After 2-3 kms, I realized that I need that to conserve my energy. So I followed this strategy- walk steadily and after each kilometer, run for few meters and then walk steadily again. Just don’t burn yourself and do not think about timings even once! During the race, human spirit was clearly visible. No matter if you are waist 42 or 22, you have to keep moving. For me, the most inspiring sites were these two people.
There was this 82 year young guy (he was wearing a born in 1932 tshirt, that’s how I know his age). He could not bend the knee of one leg and even a normal walk was difficult for him. But there he was, running a marathon. There was no surprise why people were saluting and applauding his spirit. He was truly an inspiration for anyone.
The second was this girl, probably in her early 30s, having a prosthetic lower left limb. I had heard about making the most of whatever we have and these she was making the most of whatever she doesn’t have. She had a coach who was running with her- inspiring her, pushing her. After regular intervals, she would stop, re-adjust the prosthetic limb and then move on again. Hats off to the girl as well as her coach!
Coming back to race, at around 6-7 kms mark, I had reached the India Gate. There was slight pain in legs, but I was comfortable. I was waiting for the half way mark at jantar mantar. 8. 9. 10. And there was the half way mark. Reaching half way mark was the mental battle won, because I knew if I could reach the half way alive, then I was going to finish the marathon for sure. The legs were paining, but now I was sure that I can make it. Legs can be taken care of later.
The sun was becoming harsher. But luckily, there were adequate supplies of water and energy drinks. I could again see the India Gate and I knew from India Gate, its just a matter of few kilometers. But wait! There was a diversion just before the India Gate and though it was few meters ahead of me, I had to cover another 2-3 kms to reach there. But no issues, I was going to complete it. The brain already had an agreement with pain, and now it was just numbers. At no point of time, I felt like stopping, taking a break or quitting.
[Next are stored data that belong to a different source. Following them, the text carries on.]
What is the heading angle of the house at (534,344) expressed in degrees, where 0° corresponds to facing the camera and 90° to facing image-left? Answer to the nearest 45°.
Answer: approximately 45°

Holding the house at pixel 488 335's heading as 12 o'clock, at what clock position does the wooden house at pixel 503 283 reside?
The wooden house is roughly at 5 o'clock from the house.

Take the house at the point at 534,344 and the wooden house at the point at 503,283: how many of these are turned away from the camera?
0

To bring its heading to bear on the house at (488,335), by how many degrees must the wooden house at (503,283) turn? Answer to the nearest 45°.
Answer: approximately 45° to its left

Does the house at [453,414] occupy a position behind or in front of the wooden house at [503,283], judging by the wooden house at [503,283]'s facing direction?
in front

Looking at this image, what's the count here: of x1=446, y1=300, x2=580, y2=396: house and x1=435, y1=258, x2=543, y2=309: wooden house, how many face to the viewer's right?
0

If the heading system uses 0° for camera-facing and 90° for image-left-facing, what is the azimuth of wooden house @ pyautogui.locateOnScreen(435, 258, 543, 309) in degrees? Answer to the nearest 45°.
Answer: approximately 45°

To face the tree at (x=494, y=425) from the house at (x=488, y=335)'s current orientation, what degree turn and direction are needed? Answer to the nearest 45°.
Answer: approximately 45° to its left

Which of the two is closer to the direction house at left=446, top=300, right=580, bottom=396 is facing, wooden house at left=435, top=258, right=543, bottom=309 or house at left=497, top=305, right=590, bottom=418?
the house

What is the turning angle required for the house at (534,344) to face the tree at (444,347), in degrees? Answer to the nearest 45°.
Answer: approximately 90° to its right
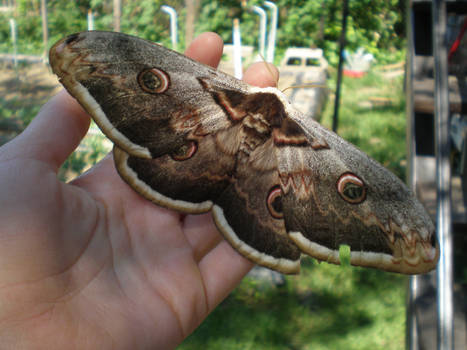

And there was the board- 500 meters to go, 400, 300, 200, 100 and I crossed the finish line. It was a sense of achievement. I did it. Not bad Sarthak! Ha! It was n’t that tough. 21 km is very much achievable. And I have achieved it.
How amazing isn’t it? When we are sitting, getting a glass of water is so tiring. One round of Cannaught Place used to take away all the energy from body. And now I have covered the distance equivalent to 25 rounds of CP and I still wasn’t that tired. I could easily cover 3-4 kms more! Truly, its all in the brain. If we have to, we can achieve what we never ever thought possible.
I came back home with the finisher’s medal. The legs were paining, but the pain was sweet. The pain was constantly reminding me of my achievement. That yes, I have finished my first half-marathon. The distance of 21.0975 kms!
But yes, there is more to achieve. The next time, I need to practice and is surely going to improve my timings by atleast 10 percent! That would be the real win. And there is full-marathon too!
Its my strong recommendation to all of you, do give marathon a try. Not for the achievement or any benefit. But to experience that capabilities of your body is way beyond that you can even see or imagine!
The next day was Monday and I was back to work. Another milestone in life crossed. The marathon continues. Normal life, normal routine.
How was your first marathon? Do share your experiences!